### Your task
Please return every line below that contains the string "object".

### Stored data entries

● ● ● ●

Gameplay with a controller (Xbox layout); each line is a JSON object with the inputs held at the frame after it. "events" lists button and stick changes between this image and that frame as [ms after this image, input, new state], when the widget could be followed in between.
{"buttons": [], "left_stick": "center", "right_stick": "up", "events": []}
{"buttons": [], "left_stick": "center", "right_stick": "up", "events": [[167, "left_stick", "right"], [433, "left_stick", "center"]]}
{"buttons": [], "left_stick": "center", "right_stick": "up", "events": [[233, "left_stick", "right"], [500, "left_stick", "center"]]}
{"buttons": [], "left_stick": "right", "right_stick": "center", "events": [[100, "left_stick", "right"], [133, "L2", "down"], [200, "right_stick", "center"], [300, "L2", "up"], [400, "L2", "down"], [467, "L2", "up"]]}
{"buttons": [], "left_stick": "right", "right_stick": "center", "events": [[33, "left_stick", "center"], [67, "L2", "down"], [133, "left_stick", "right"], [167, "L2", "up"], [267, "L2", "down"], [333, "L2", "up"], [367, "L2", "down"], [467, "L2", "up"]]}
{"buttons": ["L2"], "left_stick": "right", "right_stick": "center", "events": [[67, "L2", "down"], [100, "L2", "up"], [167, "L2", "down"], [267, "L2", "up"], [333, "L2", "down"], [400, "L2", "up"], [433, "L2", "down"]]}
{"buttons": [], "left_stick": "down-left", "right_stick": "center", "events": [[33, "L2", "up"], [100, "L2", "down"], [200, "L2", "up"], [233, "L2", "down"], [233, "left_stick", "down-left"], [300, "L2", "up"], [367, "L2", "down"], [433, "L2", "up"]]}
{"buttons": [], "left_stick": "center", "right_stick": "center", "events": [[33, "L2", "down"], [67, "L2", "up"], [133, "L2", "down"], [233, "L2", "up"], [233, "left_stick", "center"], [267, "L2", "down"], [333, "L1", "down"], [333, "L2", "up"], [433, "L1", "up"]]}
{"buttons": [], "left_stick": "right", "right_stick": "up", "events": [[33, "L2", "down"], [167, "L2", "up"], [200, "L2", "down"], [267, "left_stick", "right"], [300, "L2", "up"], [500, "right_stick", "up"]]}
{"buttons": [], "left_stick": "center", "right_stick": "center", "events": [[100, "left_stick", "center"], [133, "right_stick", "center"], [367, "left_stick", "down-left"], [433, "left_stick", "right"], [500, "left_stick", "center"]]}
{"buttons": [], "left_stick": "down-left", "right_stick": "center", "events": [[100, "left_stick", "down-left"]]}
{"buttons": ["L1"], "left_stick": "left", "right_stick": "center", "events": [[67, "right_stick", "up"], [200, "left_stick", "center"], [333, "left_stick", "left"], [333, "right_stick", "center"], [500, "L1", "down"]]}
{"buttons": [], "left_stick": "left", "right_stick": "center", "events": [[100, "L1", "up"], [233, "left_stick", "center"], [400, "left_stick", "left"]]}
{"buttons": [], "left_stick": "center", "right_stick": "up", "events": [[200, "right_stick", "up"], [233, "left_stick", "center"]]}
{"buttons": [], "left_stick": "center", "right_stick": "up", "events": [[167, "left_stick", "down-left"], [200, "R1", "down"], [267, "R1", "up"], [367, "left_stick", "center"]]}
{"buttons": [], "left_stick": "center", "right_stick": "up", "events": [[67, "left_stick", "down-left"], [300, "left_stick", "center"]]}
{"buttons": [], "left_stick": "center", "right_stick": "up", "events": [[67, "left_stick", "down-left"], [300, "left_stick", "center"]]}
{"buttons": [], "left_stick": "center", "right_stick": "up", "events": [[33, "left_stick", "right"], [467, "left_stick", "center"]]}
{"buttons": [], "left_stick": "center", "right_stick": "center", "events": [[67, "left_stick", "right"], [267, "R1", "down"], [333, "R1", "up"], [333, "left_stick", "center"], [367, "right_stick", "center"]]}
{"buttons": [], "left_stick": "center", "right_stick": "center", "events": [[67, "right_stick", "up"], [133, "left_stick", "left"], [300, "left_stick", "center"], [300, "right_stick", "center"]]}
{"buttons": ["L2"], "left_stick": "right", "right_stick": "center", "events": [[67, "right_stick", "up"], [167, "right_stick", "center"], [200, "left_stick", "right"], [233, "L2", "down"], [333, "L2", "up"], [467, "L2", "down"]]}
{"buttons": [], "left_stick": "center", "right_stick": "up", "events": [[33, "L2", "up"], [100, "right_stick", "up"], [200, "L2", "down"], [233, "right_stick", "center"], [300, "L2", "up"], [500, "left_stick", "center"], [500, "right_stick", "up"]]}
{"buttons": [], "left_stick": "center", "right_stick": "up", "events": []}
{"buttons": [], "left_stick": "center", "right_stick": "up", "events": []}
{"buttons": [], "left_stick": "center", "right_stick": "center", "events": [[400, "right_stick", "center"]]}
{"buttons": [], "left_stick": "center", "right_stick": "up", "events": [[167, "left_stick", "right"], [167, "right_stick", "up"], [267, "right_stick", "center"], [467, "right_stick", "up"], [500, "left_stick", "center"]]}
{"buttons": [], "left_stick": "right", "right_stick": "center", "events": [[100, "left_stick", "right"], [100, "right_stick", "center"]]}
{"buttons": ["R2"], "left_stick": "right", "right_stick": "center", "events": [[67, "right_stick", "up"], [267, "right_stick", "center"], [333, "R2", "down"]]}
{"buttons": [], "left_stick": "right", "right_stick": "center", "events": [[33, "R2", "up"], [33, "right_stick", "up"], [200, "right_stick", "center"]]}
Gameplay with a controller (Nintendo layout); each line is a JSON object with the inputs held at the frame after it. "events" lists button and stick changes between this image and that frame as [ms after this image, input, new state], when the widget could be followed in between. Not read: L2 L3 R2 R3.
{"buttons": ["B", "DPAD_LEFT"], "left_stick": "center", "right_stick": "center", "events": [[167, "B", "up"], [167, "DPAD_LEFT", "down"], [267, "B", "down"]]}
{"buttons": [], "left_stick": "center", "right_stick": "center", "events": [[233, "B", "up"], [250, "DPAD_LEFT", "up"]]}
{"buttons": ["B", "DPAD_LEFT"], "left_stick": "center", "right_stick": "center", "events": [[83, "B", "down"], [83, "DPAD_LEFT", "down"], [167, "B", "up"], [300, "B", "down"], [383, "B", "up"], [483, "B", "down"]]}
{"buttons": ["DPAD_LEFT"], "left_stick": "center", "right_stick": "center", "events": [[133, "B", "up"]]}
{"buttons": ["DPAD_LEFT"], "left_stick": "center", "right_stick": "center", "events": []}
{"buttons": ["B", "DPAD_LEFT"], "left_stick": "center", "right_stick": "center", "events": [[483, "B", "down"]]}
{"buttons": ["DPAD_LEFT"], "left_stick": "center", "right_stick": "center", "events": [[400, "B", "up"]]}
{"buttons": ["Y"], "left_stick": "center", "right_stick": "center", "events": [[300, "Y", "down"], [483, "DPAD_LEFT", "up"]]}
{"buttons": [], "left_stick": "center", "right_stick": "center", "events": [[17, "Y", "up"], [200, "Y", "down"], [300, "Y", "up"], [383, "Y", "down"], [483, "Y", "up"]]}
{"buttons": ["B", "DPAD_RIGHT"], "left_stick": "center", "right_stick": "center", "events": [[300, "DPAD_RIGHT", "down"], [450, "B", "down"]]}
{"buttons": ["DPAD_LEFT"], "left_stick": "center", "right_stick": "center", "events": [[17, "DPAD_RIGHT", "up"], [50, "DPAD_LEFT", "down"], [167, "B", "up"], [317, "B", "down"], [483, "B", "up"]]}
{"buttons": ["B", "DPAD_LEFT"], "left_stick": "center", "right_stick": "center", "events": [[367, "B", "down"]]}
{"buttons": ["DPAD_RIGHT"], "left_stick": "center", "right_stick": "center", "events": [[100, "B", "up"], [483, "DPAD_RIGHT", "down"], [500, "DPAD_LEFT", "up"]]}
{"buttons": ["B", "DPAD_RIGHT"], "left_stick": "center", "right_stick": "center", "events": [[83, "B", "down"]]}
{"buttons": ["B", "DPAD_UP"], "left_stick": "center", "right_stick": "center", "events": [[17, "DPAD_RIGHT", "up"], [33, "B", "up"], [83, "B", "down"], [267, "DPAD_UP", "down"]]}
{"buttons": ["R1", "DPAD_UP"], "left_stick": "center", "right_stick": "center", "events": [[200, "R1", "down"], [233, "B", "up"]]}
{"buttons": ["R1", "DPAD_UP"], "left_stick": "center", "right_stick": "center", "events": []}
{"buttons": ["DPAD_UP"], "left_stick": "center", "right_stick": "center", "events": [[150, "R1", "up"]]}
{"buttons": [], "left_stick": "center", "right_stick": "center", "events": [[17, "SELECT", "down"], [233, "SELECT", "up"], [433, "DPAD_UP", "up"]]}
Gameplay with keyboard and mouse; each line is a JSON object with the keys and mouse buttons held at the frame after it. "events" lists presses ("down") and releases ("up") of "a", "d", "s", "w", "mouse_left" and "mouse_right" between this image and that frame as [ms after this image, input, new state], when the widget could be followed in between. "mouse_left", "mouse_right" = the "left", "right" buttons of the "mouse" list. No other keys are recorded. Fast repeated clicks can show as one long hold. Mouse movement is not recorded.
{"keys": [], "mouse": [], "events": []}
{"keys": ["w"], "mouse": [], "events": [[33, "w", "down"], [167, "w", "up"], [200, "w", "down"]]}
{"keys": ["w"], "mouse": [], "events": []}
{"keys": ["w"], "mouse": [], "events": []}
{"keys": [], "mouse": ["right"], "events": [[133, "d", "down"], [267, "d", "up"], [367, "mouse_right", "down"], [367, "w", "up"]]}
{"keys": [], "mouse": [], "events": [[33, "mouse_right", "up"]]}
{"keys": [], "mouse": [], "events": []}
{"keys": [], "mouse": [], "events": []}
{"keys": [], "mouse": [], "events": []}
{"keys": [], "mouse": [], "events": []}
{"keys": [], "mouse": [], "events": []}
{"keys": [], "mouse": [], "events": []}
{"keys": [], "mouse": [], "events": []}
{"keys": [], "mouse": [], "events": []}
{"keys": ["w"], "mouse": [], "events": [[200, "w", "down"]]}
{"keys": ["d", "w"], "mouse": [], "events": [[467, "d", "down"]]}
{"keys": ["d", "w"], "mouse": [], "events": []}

● ● ● ●

### Result for this exercise
Gameplay with a controller (Xbox layout); each line is a JSON object with the inputs held at the frame after it. "events" lists button and stick changes between this image and that frame as [ms after this image, input, new state], when the widget could be followed in between.
Gameplay with a controller (Nintendo layout); each line is a JSON object with the inputs held at the frame after it. "events" lists button and stick changes between this image and that frame as [ms after this image, input, new state], when the widget could be followed in between. Not read: L2 L3 R2 R3.
Gameplay with keyboard and mouse; each line is a JSON object with the keys and mouse buttons held at the frame after it. "events" lists presses ("down") and releases ("up") of "a", "d", "s", "w", "mouse_left" and "mouse_right" between this image and that frame as [ms after this image, input, new state], when the widget could be followed in between. "mouse_left", "mouse_right" = the "left", "right" buttons of the "mouse" list. No other keys are recorded. Fast repeated clicks can show as one long hold. Mouse movement is not recorded.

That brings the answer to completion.